Key Findings on Oxalate Metabolism and Bacterial Species:

  1. Metabolic Redundancy: Eight species pivotal for oxalate metabolism were identified, showcasing a variety of bacteria capable of degrading oxalate, albeit dependent on the presence of formate in the media.
  2. Diverse Bacterial Groups: These species were categorized into four groups, with Oxalobacter formigenes standing out for its exceptional oxalate degradation capability. The other groups include commensal bacteria, bacteria without O. formigenes (demonstrating the ecosystem’s metabolic redundancy), and those specifically responsive to oxalate degradation.
  3. Formate’s Role: The presence of oxalate significantly influences formate metabolism, with microbial transplants showing a notable reduction in urinary oxalate levels. This indicates a cooperative metabolic relationship between oxalate metabolism and formate production.

Impact on Organ Health:

The study further explored how oxalate metabolism affects various organs, revealing that microbial metabolism not only is driven by redundancy but also significantly benefits organ health through metabolic cooperation. Key improvements were observed in:

  • Reduction of renal calcium oxalate deposition, mitigating the risk of kidney stones.
  • Alleviation of colitis, suggesting a protective effect against gut inflammation.
  • Reduction in oxalate-induced cardiac fibrosis, indicating a protective role for the heart and vascular system.
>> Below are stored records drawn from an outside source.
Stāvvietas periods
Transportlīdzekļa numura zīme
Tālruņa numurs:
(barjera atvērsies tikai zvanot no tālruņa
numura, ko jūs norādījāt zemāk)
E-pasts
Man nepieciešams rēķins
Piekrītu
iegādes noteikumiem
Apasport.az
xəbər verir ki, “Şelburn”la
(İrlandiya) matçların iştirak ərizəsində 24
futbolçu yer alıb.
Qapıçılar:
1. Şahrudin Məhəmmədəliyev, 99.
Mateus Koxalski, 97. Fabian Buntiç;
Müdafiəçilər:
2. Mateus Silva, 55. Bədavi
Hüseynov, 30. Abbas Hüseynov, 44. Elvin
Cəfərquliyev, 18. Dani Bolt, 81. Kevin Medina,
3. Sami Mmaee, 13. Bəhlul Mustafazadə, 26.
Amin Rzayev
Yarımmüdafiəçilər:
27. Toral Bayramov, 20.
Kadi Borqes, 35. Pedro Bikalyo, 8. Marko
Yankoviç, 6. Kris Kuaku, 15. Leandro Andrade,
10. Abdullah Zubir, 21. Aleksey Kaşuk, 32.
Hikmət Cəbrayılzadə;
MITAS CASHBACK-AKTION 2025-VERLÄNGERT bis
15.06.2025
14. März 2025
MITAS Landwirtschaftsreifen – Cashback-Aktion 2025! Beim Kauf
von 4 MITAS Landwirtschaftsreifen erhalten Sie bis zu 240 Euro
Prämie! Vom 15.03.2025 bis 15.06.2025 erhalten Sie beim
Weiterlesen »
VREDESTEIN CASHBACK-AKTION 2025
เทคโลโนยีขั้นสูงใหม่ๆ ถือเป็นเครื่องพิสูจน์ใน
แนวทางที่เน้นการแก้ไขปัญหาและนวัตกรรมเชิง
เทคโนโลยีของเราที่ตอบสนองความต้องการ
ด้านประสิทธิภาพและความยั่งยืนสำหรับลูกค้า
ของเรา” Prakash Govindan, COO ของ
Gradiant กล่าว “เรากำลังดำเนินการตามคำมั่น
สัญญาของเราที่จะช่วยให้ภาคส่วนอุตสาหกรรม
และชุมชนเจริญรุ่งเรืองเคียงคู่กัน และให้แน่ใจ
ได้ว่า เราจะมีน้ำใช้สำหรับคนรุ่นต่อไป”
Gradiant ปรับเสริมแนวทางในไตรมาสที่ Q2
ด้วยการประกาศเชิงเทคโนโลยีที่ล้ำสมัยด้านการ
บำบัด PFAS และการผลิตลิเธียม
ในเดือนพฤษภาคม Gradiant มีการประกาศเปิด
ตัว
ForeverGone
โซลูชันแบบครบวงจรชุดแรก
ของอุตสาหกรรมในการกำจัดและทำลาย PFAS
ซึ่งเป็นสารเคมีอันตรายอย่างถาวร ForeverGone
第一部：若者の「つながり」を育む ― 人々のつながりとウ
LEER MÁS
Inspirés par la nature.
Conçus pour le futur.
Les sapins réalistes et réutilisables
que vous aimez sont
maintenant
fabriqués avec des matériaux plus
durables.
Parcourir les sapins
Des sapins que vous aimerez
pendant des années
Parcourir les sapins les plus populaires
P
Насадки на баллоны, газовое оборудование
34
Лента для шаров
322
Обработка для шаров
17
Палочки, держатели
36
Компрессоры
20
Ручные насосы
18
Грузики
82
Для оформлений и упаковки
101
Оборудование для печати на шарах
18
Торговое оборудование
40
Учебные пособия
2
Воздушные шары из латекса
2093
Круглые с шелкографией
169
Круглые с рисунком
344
Moreover, microbial transplants from oxalate-metabolizing bacteria led to lower fecal oxalate levels, showcasing the collective efficacy of these bacteria in reducing oxalate’s adverse effects.

My take on this study 

This study underscores the importance of maintaining optimal gut health through strategic dietary choices, prudent use of antibiotics, and the incorporation of specific probiotics. It highlights how dietary diversity can enrich gut microbiota diversity, which is crucial for overall health and the effective degradation of compounds like oxalates. The research advises against unnecessary antibiotic use, which can disrupt gut microbial balance and reduce oxalate metabolism, leading to increased urinary oxalate levels. Emphasizing the role of spore-based probiotics, the study suggests these can promote a more diverse and resilient gut microbiome. Moreover, it warns of the long-term detrimental effects of exogenous chemicals, specifically pesticides and herbicides like glyphosate, on gut health. This comprehensive approach to gut health, focusing on diet, careful antibiotic use, and avoidance of harmful chemicals, is pivotal for maintaining the gut microbiota’s crucial functions, including its influence on various organ systems and its role in metabolic redundancy and cooperation.